Auburn-Carolina was the track meet everyone anticipated from the opening tip, the only difference that the Tar Heels preferred to go to the basket while the Tigers kept pulling up for 3s.
Early on, they didn’t make nearly enough.
Yet they managed to track down all the long boards, allowing Pearl’s team to hang tough on the glass against the team with the nation’s No. 1 rebounding differential. That in turn gave them second and third chances down floor, and allowed Auburn to take a 41-39 lead into the break.
The Tigers’ run eventually reached 14-0 spanning halftime, giving them the first double-digit lead of the game. Williams finally relented and called timeout, and the genteel North Carolina coach with the aw-shucks disposition spent most of it savagely ripping into his bench.

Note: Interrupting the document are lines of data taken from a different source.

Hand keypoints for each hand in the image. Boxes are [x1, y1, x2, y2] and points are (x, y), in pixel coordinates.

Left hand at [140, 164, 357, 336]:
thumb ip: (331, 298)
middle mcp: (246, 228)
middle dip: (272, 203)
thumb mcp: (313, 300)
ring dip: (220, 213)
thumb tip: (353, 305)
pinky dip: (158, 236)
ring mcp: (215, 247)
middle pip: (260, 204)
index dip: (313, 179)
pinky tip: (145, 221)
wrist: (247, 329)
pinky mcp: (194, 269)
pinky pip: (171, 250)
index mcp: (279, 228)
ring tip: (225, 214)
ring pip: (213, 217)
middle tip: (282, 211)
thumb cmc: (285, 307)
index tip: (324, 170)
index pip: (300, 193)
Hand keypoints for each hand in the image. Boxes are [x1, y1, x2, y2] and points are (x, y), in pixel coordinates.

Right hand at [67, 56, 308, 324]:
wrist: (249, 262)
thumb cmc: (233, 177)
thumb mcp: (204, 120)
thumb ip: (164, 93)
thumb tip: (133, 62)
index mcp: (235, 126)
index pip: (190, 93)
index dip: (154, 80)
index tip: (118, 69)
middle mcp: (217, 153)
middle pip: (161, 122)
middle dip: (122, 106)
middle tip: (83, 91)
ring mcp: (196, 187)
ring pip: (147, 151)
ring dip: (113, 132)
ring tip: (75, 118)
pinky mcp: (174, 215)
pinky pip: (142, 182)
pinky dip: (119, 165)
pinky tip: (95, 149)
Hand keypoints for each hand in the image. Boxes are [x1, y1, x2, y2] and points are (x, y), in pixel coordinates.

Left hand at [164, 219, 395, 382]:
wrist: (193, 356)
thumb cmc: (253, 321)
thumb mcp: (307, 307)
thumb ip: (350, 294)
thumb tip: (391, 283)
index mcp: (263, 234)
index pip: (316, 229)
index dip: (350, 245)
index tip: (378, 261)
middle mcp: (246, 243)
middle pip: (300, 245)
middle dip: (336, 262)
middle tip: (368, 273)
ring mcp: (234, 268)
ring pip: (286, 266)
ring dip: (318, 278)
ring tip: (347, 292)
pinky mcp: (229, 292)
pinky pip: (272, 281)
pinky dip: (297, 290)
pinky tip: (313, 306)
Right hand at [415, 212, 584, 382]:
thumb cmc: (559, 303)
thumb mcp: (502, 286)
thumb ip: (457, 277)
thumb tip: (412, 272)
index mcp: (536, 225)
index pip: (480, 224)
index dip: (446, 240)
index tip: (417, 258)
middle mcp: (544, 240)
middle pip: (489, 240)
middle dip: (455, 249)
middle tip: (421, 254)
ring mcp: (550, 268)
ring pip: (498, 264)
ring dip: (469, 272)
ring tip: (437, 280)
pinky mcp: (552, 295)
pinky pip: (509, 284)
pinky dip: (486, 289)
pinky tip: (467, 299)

The Tar Heels responded, at least for a while. But even when Maye and Johnson managed to trim their deficit to 60-54 with 13 minutes left, and a building solidly packed with Carolina blue began to stir, a brazen bunch of Tigers answered by rejecting a pair of dunks and knocking down a 3.
Or two or three of them.
In fact, they knocked down five straight 3s at one point. Purifoy had two, prompting Williams to ask, “Who has No. 3!?” The answer was nobody: Purifoy knocked down another for good measure.
“I’ll never use that halftime talk again,” Williams said, “because it sure as dickens didn’t work.”
The Tigers’ momentum finally slowed when Okeke’s left knee buckled on the way to the basket. The sophomore forward crumpled to the floor along the baseline, rolling around in agony and disappointment, and it eventually took two trainers to help him limp to the locker room.
“We think it could be serious,” Pearl said. “In those moments you begin to see what these guys are made of, the fabric. Our guys started to pray, and asked God to watch over our brother.”
Then the Tigers gave him something good to watch in the locker room.
Brown knocked down one more 3 to give the Tigers an 88-72 lead with 2:12 left, then took a steal for an emphatic breakaway dunk that the left the backboard shaking, and a single section sporting orange opposite the Auburn bench joined the celebration with a team headed back to the Elite Eight.
“I’m really proud of our team,” Okeke said through a team spokesman. “We were able to make history tonight. We do not drop off when we go to our bench and we’ll be ready for whoever we play on Sunday.”
Auburn was dynamic from the perimeter but dreadful from the foul line, going 8 of 17. It was a wonder North Carolina didn’t start fouling with about 5 minutes left, particularly the way the Tigers were shooting it from everywhere else.
North Carolina was 7 of 28 from the 3-point line, numbers that simply didn’t add up against Auburn’s barrage. Now the question becomes who will leave for the NBA? The Tar Heels have plenty of top pro prospects, and those upcoming decisions will largely shape next season.
Auburn will face the Wildcats on Sunday afternoon for a spot in the Final Four. The Tigers have faced Kentucky twice this season, losing close at home before getting blown out at Rupp Arena.